■ ABOUT THIS EXERCISE:
Exactly the lines from the one with "fx_px: 1249" to the end of the data below should be set down, and no others.

• • •

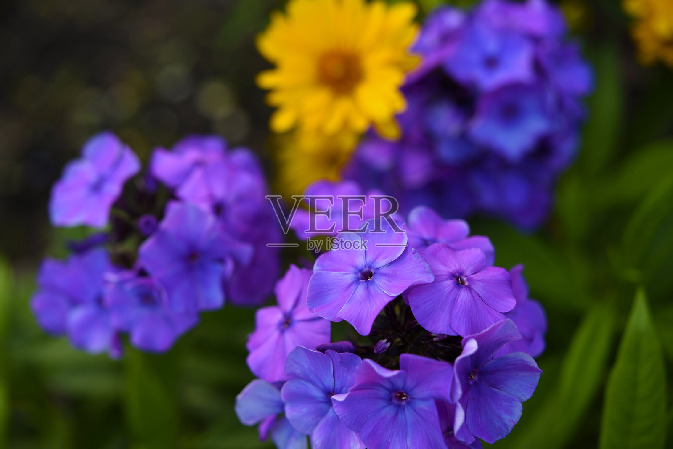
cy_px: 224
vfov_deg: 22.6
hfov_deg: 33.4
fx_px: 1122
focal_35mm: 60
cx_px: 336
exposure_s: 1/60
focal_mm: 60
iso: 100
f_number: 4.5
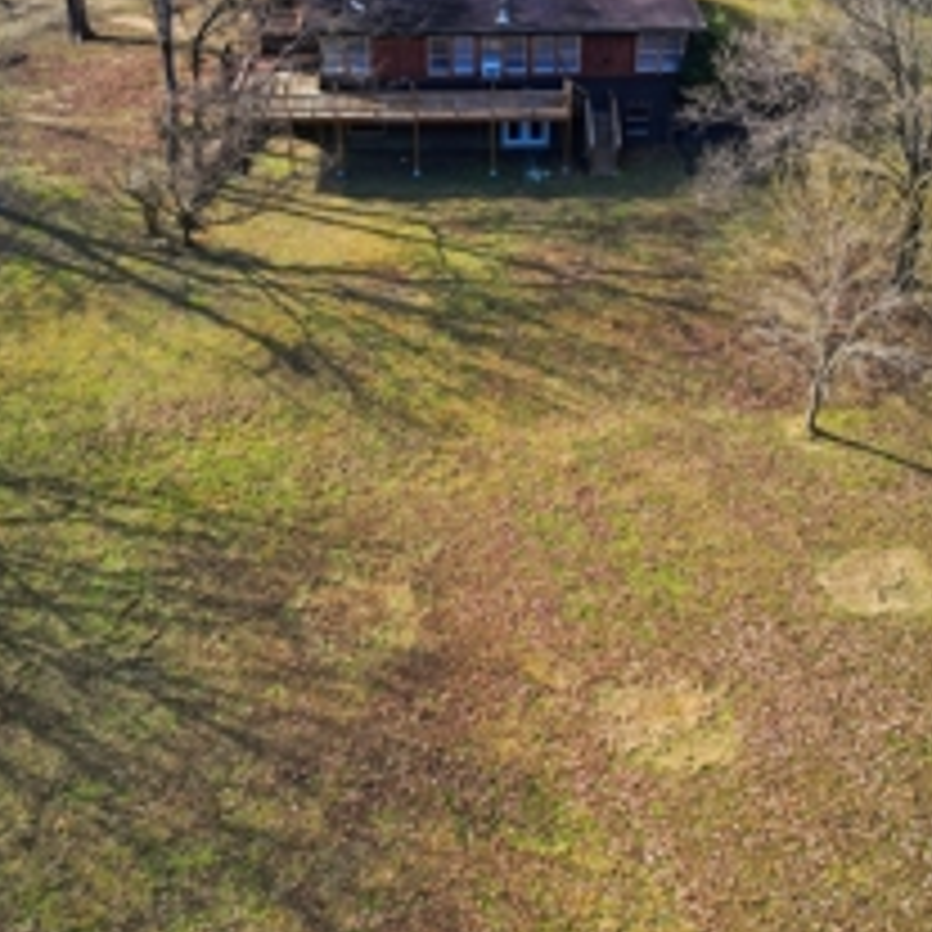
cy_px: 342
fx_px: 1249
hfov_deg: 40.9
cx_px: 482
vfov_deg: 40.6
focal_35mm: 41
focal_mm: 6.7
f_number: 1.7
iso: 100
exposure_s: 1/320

• • •

■ EXPECTED ANSWER:
fx_px: 1249
hfov_deg: 40.9
cx_px: 482
vfov_deg: 40.6
focal_35mm: 41
focal_mm: 6.7
f_number: 1.7
iso: 100
exposure_s: 1/320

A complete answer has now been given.